カッティングプロッタ

カッティングプロッタとは

カッティングプロッタは、シート状の素材を精密にカットする機械です。

PC上で作成されたベクターデータを「カットパス」として読み込み、そのデジタルデータに沿って専用の刃 (カッター) が素材を物理的に裁断します。これにより、複雑な形状や精密なデザインも忠実に再現可能で、店舗サイン、シール、精密部品の加工などに使用されます。

主な機能として、素材表面のみをカットし台紙を残す「半切り (ハーフカット) 」があり、これはシールやラベル、ステッカー製造で多用されます。また、素材を完全に切り離す「全カット」にも対応します。さらに、機種によっては、紙に折り目を付けるスジ入れ機能や、手で簡単に切り離せるようにするミシン目加工機能も備えており、加工の幅を広げます。

カッティングプロッタの使用用途

カッティングプロッタは、様々な業種で利用されています。
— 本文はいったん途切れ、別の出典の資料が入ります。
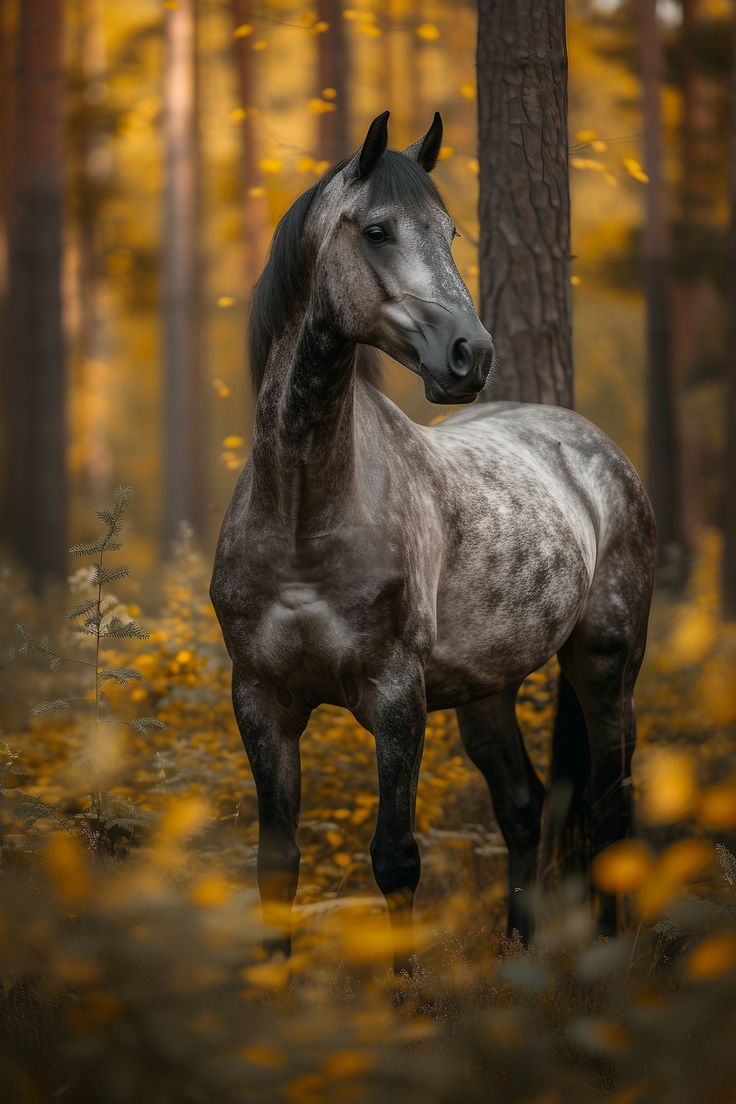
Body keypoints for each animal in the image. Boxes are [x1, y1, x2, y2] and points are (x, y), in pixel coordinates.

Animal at [211, 114, 657, 975]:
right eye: (377, 231)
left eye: (450, 232)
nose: (469, 355)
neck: (304, 515)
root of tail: (597, 450)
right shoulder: (261, 700)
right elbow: (276, 865)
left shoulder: (395, 698)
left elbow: (395, 859)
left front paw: (404, 992)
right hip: (487, 691)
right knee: (522, 808)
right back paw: (520, 954)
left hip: (605, 663)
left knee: (611, 809)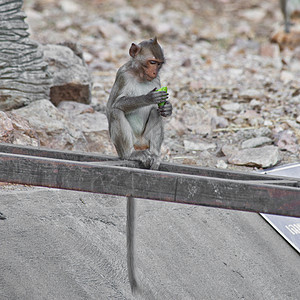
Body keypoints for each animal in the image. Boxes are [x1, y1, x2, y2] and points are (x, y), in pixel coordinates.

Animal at [106, 37, 172, 292]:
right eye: (151, 62)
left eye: (159, 65)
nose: (154, 71)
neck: (141, 76)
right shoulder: (122, 75)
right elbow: (111, 107)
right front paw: (148, 98)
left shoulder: (158, 83)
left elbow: (161, 110)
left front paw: (167, 107)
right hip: (125, 144)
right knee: (116, 111)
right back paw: (132, 155)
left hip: (145, 139)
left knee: (156, 116)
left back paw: (154, 155)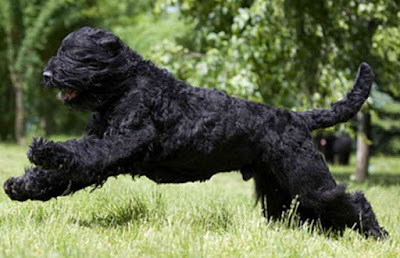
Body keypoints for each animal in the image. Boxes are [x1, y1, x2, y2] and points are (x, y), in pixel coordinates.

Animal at [3, 27, 388, 239]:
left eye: (77, 55)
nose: (47, 76)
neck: (125, 85)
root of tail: (298, 118)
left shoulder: (119, 144)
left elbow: (76, 155)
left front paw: (45, 150)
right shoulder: (102, 148)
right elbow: (62, 173)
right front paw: (21, 186)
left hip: (307, 179)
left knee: (352, 200)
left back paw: (376, 234)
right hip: (280, 186)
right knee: (307, 212)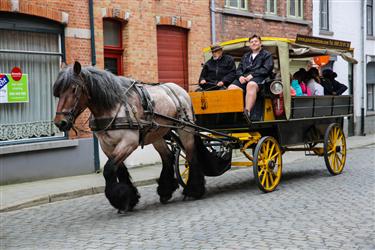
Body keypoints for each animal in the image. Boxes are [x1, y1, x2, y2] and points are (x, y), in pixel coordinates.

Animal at [53, 61, 206, 212]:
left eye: (74, 89)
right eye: (58, 92)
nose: (60, 122)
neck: (113, 107)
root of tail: (181, 90)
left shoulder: (129, 143)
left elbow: (108, 169)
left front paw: (119, 199)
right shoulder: (106, 146)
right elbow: (119, 169)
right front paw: (128, 199)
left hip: (186, 129)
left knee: (191, 155)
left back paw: (193, 190)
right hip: (158, 133)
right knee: (168, 157)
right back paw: (165, 191)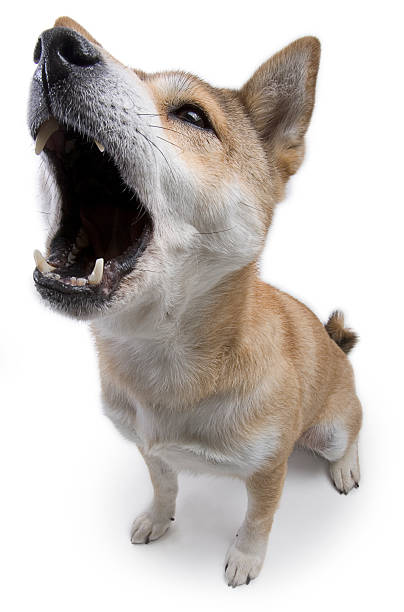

下記はその一例です。

1. サイン・ディスプレイ・広告業界

大型看板・ビルボード製作: 屋外広告塔やビルの壁面装飾に使用される大型シートの文字、ロゴ、グラフィックを精密にカットします。耐候性や耐久性が求められる素材の加工に不可欠です。

また、LEDサイン・チャンネル文字: 発光するサインのベースとなるアクリル板や金属板の切り抜き、および発光部分のフィルムカットに活用されます。

2. 自動車・航空機・船舶業界

内装材・外装材のカット: 車両の内装材や外装フィルムに使われる素材を、複雑な形状に精密にカットします。

3. 電子部品・精密機器業界

回路基板の絶縁シート・フレキシブル基板の加工: 精密な電子部品の絶縁材やフレキシブルプリント基板の材料を、微細なパターンでカットします。

カッティングプロッタの原理

材料に刃物を押し付けながら、刃物もしくは材料を動かすことによって、材料を任意の形に切り出せます。X軸とY軸の座標を正確に制御して刃物もしく材料を動かせますが、座標補正も時には必要です。

また、きれいに材料を切り出すには、刃物の材料や刃物を押し付ける強さや速さ、移動速度などの条件をそれぞれの材料に適したものにする必要があります。刃物を使用して材料を切り出すため、刃物は消耗品です。

定期的に交換する必要があります。刃物の受けになるマットも同時に消耗し、品質に影響を与えるので同様に交換が必要です。

カッティングプロッタの種類

カッティングプロッタは、その駆動方式やカット方式によって様々な種類に分けられます。下記では主にシート供給方式について説明します。

1. ロール式

ロール状のシート素材を送り出し、プロッタがその上をヘッドで移動しながらカットする方式です。長尺の素材を連続してカットするのに適しており、看板製作やアパレル、カーラッピングなどで広く利用されます。

ロール式のカッティングプロッタでは、摩擦力によってシートを送る「摩擦式」が一般的ですが、シートの縁に開けられた等間隔の穴に、スプロケット (歯車) が噛み合うことで、素材を物理的に引っ張り、長尺の素材であっても非常に高い精度でズレなく搬送できるスプロケット式があります。

2. フラットベッド式

シート状の素材を平らなベッドに固定し、その上をヘッドが縦横に移動しながらカットする方式です。厚手の素材や硬い素材、シート状ではない素材 (段ボール、アクリル板など) のカットに適し、ロール式に比べてカットできるサイズは限られますが、高い精度と安定したカットが可能です。試作品製作やパッケージ、模型製作などで使用されます。